> **Apply what you read**
• A. List the common features of environmental problems that the thesis abstract enumerates.
• B. Render this sentence from the thesis abstract in Spanish: "Environmental engineering informatics offers an alternative approach to traditional modeling."
• C. From the thesis abstract, reproduce word for word the part that opens with the words containing "This study developed" and closes with "to be considered.".

UVM Theses and Dissertations
Format:
Print
Author:
Porter, Andrea J.
Dept./Program:
Civil and Environmental Engineering
Year:
2007
Degree:
PhD
Abstract:
Informatics, the automated use of data, can be applied to the field of environmental engineering in order to focus on the application of advanced computing and information technologies. Environmental engineering informatics offers an alternative approach to traditional modeling. Advances in informatics have resulted in the development of a number of powerful problem-solving paradigms that can be used, either separately or synergistically, to address environmental engineering problems not easily solved using process modeling or empirical methods. The applicability of informatics for a wide range of environmental problems is expected based upon similarities across the environmental discipline.
The nature of many environmental problems necessitates insight into the dynamic relationships of systems while simultaneously accounting for missing, uncertain, and spatially-linked data sources. These common features can be described as: (1) complexity and ill-defined relationships between the key components; (2) fragmented, unavailable, incomplete, or incompatible data sources; (3) ambiguity, uncertainty, or fuzziness in data sets and relationships; and (4) geographic or spatial nature of the data needed to solve the problem. These four challenges and the implications for addressing a case study on plant-assisted bioremediation, a type of phytoremediation, were explored.
This study developed the framework for a novel decision support system for plantassisted bioremediation design. Additionally, two components of the system were constructed and tested using data available in the literature. First, geographic information systems (GIs) technology was combined with fuzzy logic to construct a phytoremediation plant selection tool. The focus was on one particular phytoremediation mechanism, plant-assisted bioremediation of polycyclic aromatic hydrocarbon (PAH) soil contamination. Many plant species show potential for PAH remediation, but factors such as growth requirements, climate, and soil conditions need to be considered.
Given the spatial nature of the data involved, GIs was chosen as the basis for the plant selection tool. Eight candidate plant species were selected and their growth requirements were represented using fuzzy membership functions to describe the parameters' uncertainty. Vermont and South Carolina were selected as case studies, and calculations were performed to determine the suitability ratings for each species based on the plants' growth requirements with respect to climate and soil attributes.
Second, case-based reasoning (CBR) was implemented on laboratory data sets to predict the ratio of current contaminant concentration to initial concentration (CICo). CBR is an informatics method based on solving new problems by recalling solutions to similar problems and adapting accordingly. The integral feature of a CBR methodology is a database of cases that serves as the machine's memory, but the methods by which a solution works need not be explicitly known. Because of this, CBR is particularly appealing for environmental problems with mechanisms that are not well understood, such as phytoremediation. The optimized CBR system achieved good predictive accuracy (r² = 0.94). Additionally, although predictive accuracy decreased slightly compared to that for the training set, the CBR system made good predictions for CICo even when the system was presented with cases that had not been used for the optimization and training (r² = 0.89).
The nature of many environmental problems necessitates insight into the dynamic relationships of systems while simultaneously accounting for missing, uncertain, and spatially-linked data sources. These common features can be described as: (1) complexity and ill-defined relationships between the key components; (2) fragmented, unavailable, incomplete, or incompatible data sources; (3) ambiguity, uncertainty, or fuzziness in data sets and relationships; and (4) geographic or spatial nature of the data needed to solve the problem. These four challenges and the implications for addressing a case study on plant-assisted bioremediation, a type of phytoremediation, were explored.

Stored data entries

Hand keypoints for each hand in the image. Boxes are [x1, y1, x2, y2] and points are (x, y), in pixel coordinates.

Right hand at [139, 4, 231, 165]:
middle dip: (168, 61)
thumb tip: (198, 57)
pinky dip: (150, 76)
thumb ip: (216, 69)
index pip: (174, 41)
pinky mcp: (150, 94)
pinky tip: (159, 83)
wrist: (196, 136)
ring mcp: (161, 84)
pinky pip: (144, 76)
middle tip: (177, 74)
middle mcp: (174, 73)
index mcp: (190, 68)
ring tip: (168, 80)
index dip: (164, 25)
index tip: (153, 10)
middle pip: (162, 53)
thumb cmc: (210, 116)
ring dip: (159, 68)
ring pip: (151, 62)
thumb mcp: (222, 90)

> **Responses to the exercise**
• A.
- complexity and ill-defined relationships between the key components
- fragmented, unavailable, incomplete, or incompatible data sources
- ambiguity, uncertainty, or fuzziness in data sets and relationships
- geographic or spatial nature of the data needed to solve the problem

• B. La informática de la ingeniería ambiental ofrece un enfoque alternativo a la modelación tradicional.

• C.
This study developed the framework for a novel decision support system for plantassisted bioremediation design. Additionally, two components of the system were constructed and tested using data available in the literature. First, geographic information systems (GIs) technology was combined with fuzzy logic to construct a phytoremediation plant selection tool. The focus was on one particular phytoremediation mechanism, plant-assisted bioremediation of polycyclic aromatic hydrocarbon (PAH) soil contamination. Many plant species show potential for PAH remediation, but factors such as growth requirements, climate, and soil conditions need to be considered.